Wednesday, June 14, 2006

'Iran no longer interested in US talks on Iraq'

IranMania:
Iran is no longer interested in direct talks with the United States over the situation in Iraq, national security adviser Stephen Hadley said in an interview broadcast, AFP reported.

"The Iranians have indicated they no longer have any interest in doing that," Hadley said, when asked in an interview with CNN if US ambassador in Iraq, Zalmay Khalilzad, will be meeting with Iranian diplomats in Baghdad. READ MORE

"Where we have focused in terms of our diplomacy with the Iranians, of course, is on the nuclear issue," said Hadley.

"If the Iranians will suspend their nuclear enrichment activity which we believe is part of the path to a nuclear weapon, then we would be willing to join France, Britain, Germany, possibly Russia and China to sit down and try and negotiate a permanent solution to that problem," he said.

"So the forum for negotiations really has moved to the nuclear issue in the context I described, and we're hopeful that Iran will, the Iranian regime will see it in their interest to accept this offer and return to negotiations.
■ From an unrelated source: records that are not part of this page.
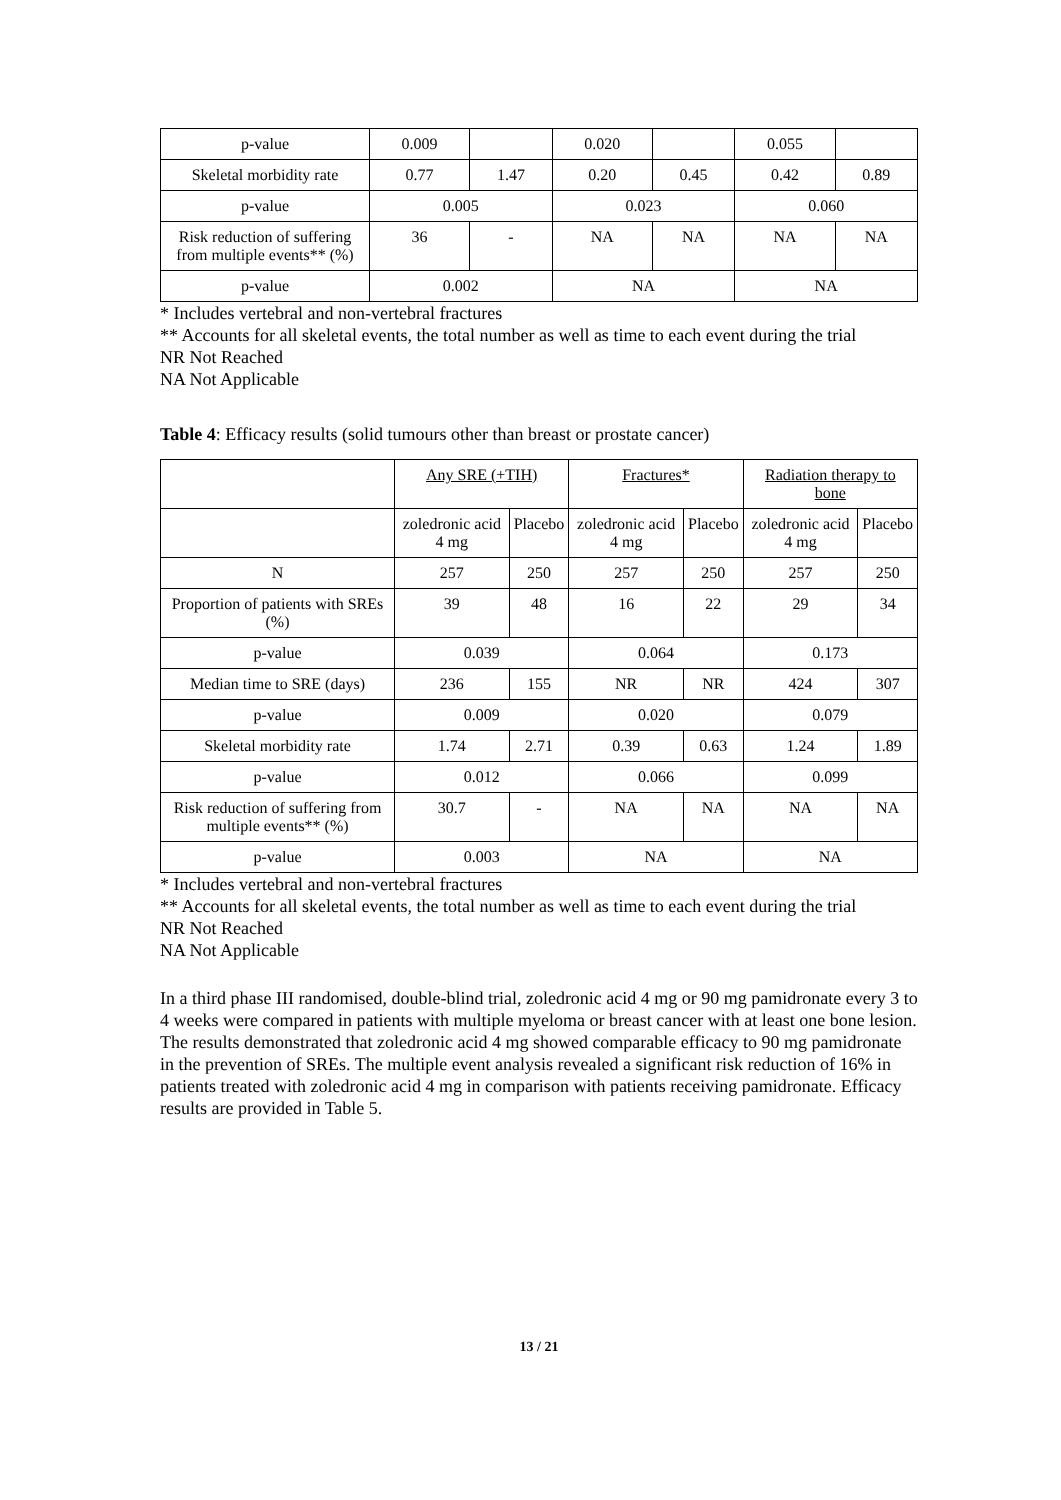| p-value | 0.009 | | 0.020 | | 0.055 | |
| Skeletal morbidity rate | 0.77 | 1.47 | 0.20 | 0.45 | 0.42 | 0.89 |
| p-value | 0.005 | | 0.023 | | 0.060 | |
| Risk reduction of suffering from multiple events** (%) | 36 | - | NA | NA | NA | NA |
| p-value | 0.002 | | NA | | NA | |
* Includes vertebral and non-vertebral fractures
** Accounts for all skeletal events, the total number as well as time to each event during the trial
NR Not Reached
NA Not Applicable
Table 4: Efficacy results (solid tumours other than breast or prostate cancer)
| | Any SRE (+TIH) | | Fractures* | | Radiation therapy to bone | |
| | zoledronic acid 4 mg | Placebo | zoledronic acid 4 mg | Placebo | zoledronic acid 4 mg | Placebo |
| N | 257 | 250 | 257 | 250 | 257 | 250 |
| Proportion of patients with SREs (%) | 39 | 48 | 16 | 22 | 29 | 34 |
| p-value | 0.039 | | 0.064 | | 0.173 | |
| Median time to SRE (days) | 236 | 155 | NR | NR | 424 | 307 |
| p-value | 0.009 | | 0.020 | | 0.079 | |
| Skeletal morbidity rate | 1.74 | 2.71 | 0.39 | 0.63 | 1.24 | 1.89 |
| p-value | 0.012 | | 0.066 | | 0.099 | |
| Risk reduction of suffering from multiple events** (%) | 30.7 | - | NA | NA | NA | NA |
| p-value | 0.003 | | NA | | NA | |
* Includes vertebral and non-vertebral fractures
** Accounts for all skeletal events, the total number as well as time to each event during the trial
NR Not Reached
NA Not Applicable
In a third phase III randomised, double-blind trial, zoledronic acid 4 mg or 90 mg pamidronate every 3 to 4 weeks were compared in patients with multiple myeloma or breast cancer with at least one bone lesion. The results demonstrated that zoledronic acid 4 mg showed comparable efficacy to 90 mg pamidronate in the prevention of SREs. The multiple event analysis revealed a significant risk reduction of 16% in patients treated with zoledronic acid 4 mg in comparison with patients receiving pamidronate. Efficacy results are provided in Table 5.
13 / 21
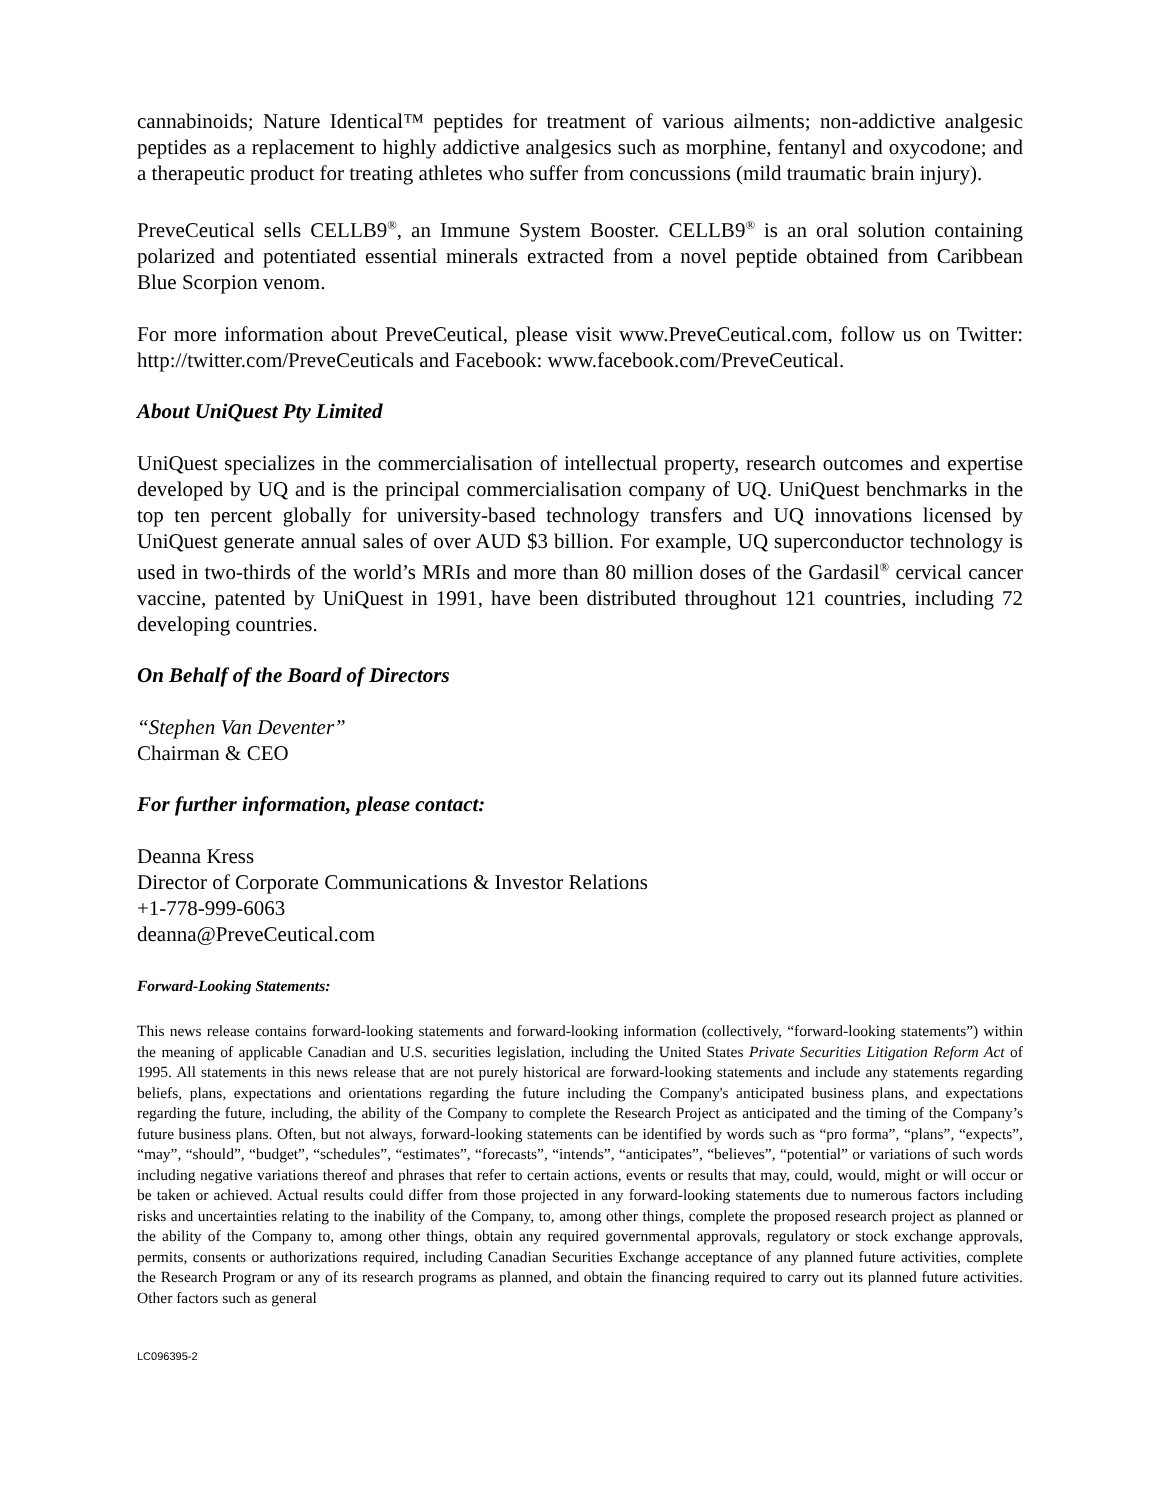cannabinoids; Nature Identical™ peptides for treatment of various ailments; non-addictive analgesic peptides as a replacement to highly addictive analgesics such as morphine, fentanyl and oxycodone; and a therapeutic product for treating athletes who suffer from concussions (mild traumatic brain injury).
PreveCeutical sells CELLB9<sup>®</sup>, an Immune System Booster. CELLB9<sup>®</sup> is an oral solution containing polarized and potentiated essential minerals extracted from a novel peptide obtained from Caribbean Blue Scorpion venom.
For more information about PreveCeutical, please visit www.PreveCeutical.com, follow us on Twitter: http://twitter.com/PreveCeuticals and Facebook: www.facebook.com/PreveCeutical.
About UniQuest Pty Limited
UniQuest specializes in the commercialisation of intellectual property, research outcomes and expertise developed by UQ and is the principal commercialisation company of UQ. UniQuest benchmarks in the top ten percent globally for university-based technology transfers and UQ innovations licensed by UniQuest generate annual sales of over AUD $3 billion. For example, UQ superconductor technology is used in two-thirds of the world’s MRIs and more than 80 million doses of the Gardasil<sup>®</sup> cervical cancer vaccine, patented by UniQuest in 1991, have been distributed throughout 121 countries, including 72 developing countries.
On Behalf of the Board of Directors
“Stephen Van Deventer”
Chairman & CEO
For further information, please contact:
Deanna Kress
Director of Corporate Communications & Investor Relations
+1-778-999-6063
deanna@PreveCeutical.com
Forward-Looking Statements:
This news release contains forward-looking statements and forward-looking information (collectively, “forward-looking statements”) within the meaning of applicable Canadian and U.S. securities legislation, including the United States Private Securities Litigation Reform Act of 1995. All statements in this news release that are not purely historical are forward-looking statements and include any statements regarding beliefs, plans, expectations and orientations regarding the future including the Company's anticipated business plans, and expectations regarding the future, including, the ability of the Company to complete the Research Project as anticipated and the timing of the Company’s future business plans. Often, but not always, forward-looking statements can be identified by words such as “pro forma”, “plans”, “expects”, “may”, “should”, “budget”, “schedules”, “estimates”, “forecasts”, “intends”, “anticipates”, “believes”, “potential” or variations of such words including negative variations thereof and phrases that refer to certain actions, events or results that may, could, would, might or will occur or be taken or achieved. Actual results could differ from those projected in any forward-looking statements due to numerous factors including risks and uncertainties relating to the inability of the Company, to, among other things, complete the proposed research project as planned or the ability of the Company to, among other things, obtain any required governmental approvals, regulatory or stock exchange approvals, permits, consents or authorizations required, including Canadian Securities Exchange acceptance of any planned future activities, complete the Research Program or any of its research programs as planned, and obtain the financing required to carry out its planned future activities. Other factors such as general
LC096395-2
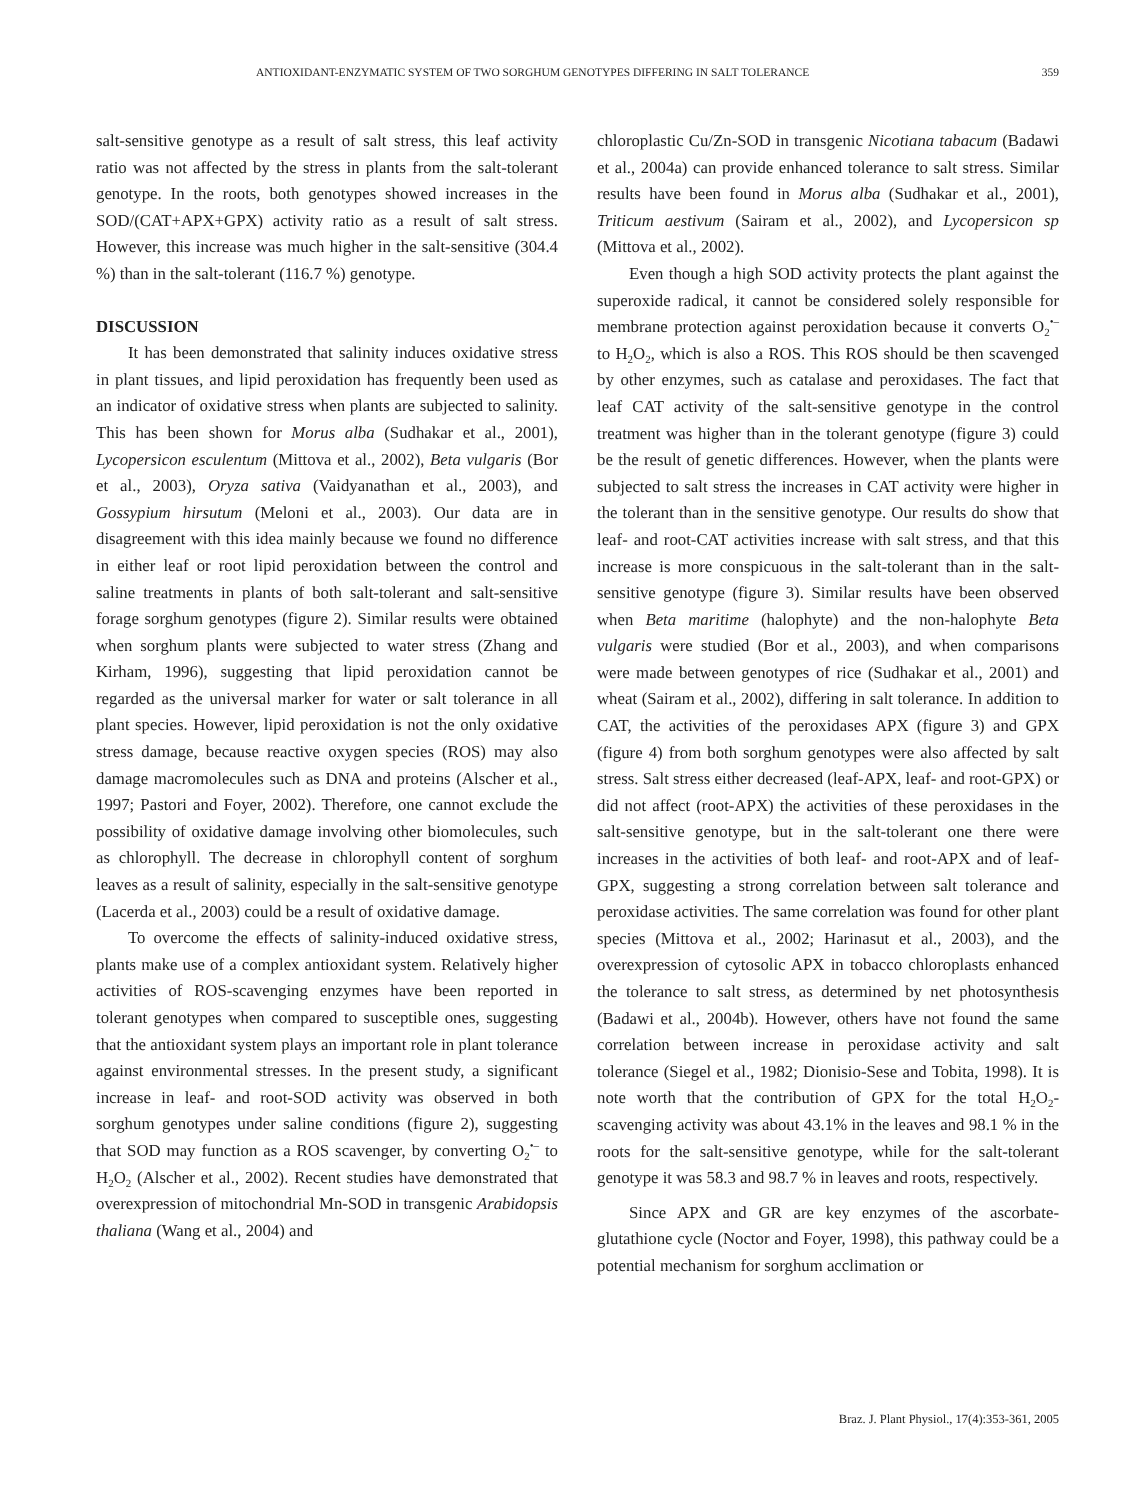ANTIOXIDANT-ENZYMATIC SYSTEM OF TWO SORGHUM GENOTYPES DIFFERING IN SALT TOLERANCE 359
salt-sensitive genotype as a result of salt stress, this leaf activity ratio was not affected by the stress in plants from the salt-tolerant genotype. In the roots, both genotypes showed increases in the SOD/(CAT+APX+GPX) activity ratio as a result of salt stress. However, this increase was much higher in the salt-sensitive (304.4 %) than in the salt-tolerant (116.7 %) genotype.
DISCUSSION
It has been demonstrated that salinity induces oxidative stress in plant tissues, and lipid peroxidation has frequently been used as an indicator of oxidative stress when plants are subjected to salinity. This has been shown for Morus alba (Sudhakar et al., 2001), Lycopersicon esculentum (Mittova et al., 2002), Beta vulgaris (Bor et al., 2003), Oryza sativa (Vaidyanathan et al., 2003), and Gossypium hirsutum (Meloni et al., 2003). Our data are in disagreement with this idea mainly because we found no difference in either leaf or root lipid peroxidation between the control and saline treatments in plants of both salt-tolerant and salt-sensitive forage sorghum genotypes (figure 2). Similar results were obtained when sorghum plants were subjected to water stress (Zhang and Kirham, 1996), suggesting that lipid peroxidation cannot be regarded as the universal marker for water or salt tolerance in all plant species. However, lipid peroxidation is not the only oxidative stress damage, because reactive oxygen species (ROS) may also damage macromolecules such as DNA and proteins (Alscher et al., 1997; Pastori and Foyer, 2002). Therefore, one cannot exclude the possibility of oxidative damage involving other biomolecules, such as chlorophyll. The decrease in chlorophyll content of sorghum leaves as a result of salinity, especially in the salt-sensitive genotype (Lacerda et al., 2003) could be a result of oxidative damage.
To overcome the effects of salinity-induced oxidative stress, plants make use of a complex antioxidant system. Relatively higher activities of ROS-scavenging enzymes have been reported in tolerant genotypes when compared to susceptible ones, suggesting that the antioxidant system plays an important role in plant tolerance against environmental stresses. In the present study, a significant increase in leaf- and root-SOD activity was observed in both sorghum genotypes under saline conditions (figure 2), suggesting that SOD may function as a ROS scavenger, by converting O<sub>2</sub><sup>•–</sup> to H<sub>2</sub>O<sub>2</sub> (Alscher et al., 2002). Recent studies have demonstrated that overexpression of mitochondrial Mn-SOD in transgenic Arabidopsis thaliana (Wang et al., 2004) and
chloroplastic Cu/Zn-SOD in transgenic Nicotiana tabacum (Badawi et al., 2004a) can provide enhanced tolerance to salt stress. Similar results have been found in Morus alba (Sudhakar et al., 2001), Triticum aestivum (Sairam et al., 2002), and Lycopersicon sp (Mittova et al., 2002).
Even though a high SOD activity protects the plant against the superoxide radical, it cannot be considered solely responsible for membrane protection against peroxidation because it converts O<sub>2</sub><sup>•–</sup> to H<sub>2</sub>O<sub>2</sub>, which is also a ROS. This ROS should be then scavenged by other enzymes, such as catalase and peroxidases. The fact that leaf CAT activity of the salt-sensitive genotype in the control treatment was higher than in the tolerant genotype (figure 3) could be the result of genetic differences. However, when the plants were subjected to salt stress the increases in CAT activity were higher in the tolerant than in the sensitive genotype. Our results do show that leaf- and root-CAT activities increase with salt stress, and that this increase is more conspicuous in the salt-tolerant than in the salt-sensitive genotype (figure 3). Similar results have been observed when Beta maritime (halophyte) and the non-halophyte Beta vulgaris were studied (Bor et al., 2003), and when comparisons were made between genotypes of rice (Sudhakar et al., 2001) and wheat (Sairam et al., 2002), differing in salt tolerance. In addition to CAT, the activities of the peroxidases APX (figure 3) and GPX (figure 4) from both sorghum genotypes were also affected by salt stress. Salt stress either decreased (leaf-APX, leaf- and root-GPX) or did not affect (root-APX) the activities of these peroxidases in the salt-sensitive genotype, but in the salt-tolerant one there were increases in the activities of both leaf- and root-APX and of leaf-GPX, suggesting a strong correlation between salt tolerance and peroxidase activities. The same correlation was found for other plant species (Mittova et al., 2002; Harinasut et al., 2003), and the overexpression of cytosolic APX in tobacco chloroplasts enhanced the tolerance to salt stress, as determined by net photosynthesis (Badawi et al., 2004b). However, others have not found the same correlation between increase in peroxidase activity and salt tolerance (Siegel et al., 1982; Dionisio-Sese and Tobita, 1998). It is note worth that the contribution of GPX for the total H<sub>2</sub>O<sub>2</sub>-scavenging activity was about 43.1% in the leaves and 98.1 % in the roots for the salt-sensitive genotype, while for the salt-tolerant genotype it was 58.3 and 98.7 % in leaves and roots, respectively.
Since APX and GR are key enzymes of the ascorbate-glutathione cycle (Noctor and Foyer, 1998), this pathway could be a potential mechanism for sorghum acclimation or
Braz. J. Plant Physiol., 17(4):353-361, 2005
And we can begin discussing this issue directly.

Iraqi Shiite leader Abdel Aziz Hakim called for direct talks between Iran and the United States over the situation in Iraq in April, a decision Iran said it was amenable to.

US Secretary of State Condoleezza Rice authorized Khalilzad to reach out to the Iranians, and up to late May US officials were saying that talks could go forward, even though Iran's hardline President Mahmoud Ahmadinejad by then had said the talks would be of no use.

Iran and the United States have had testy relations for decades, exacerbated in recent months over Iran's enrichment of uranium, which Iran says is for nuclear power, while the United States and other countries fear it could be used for bombs.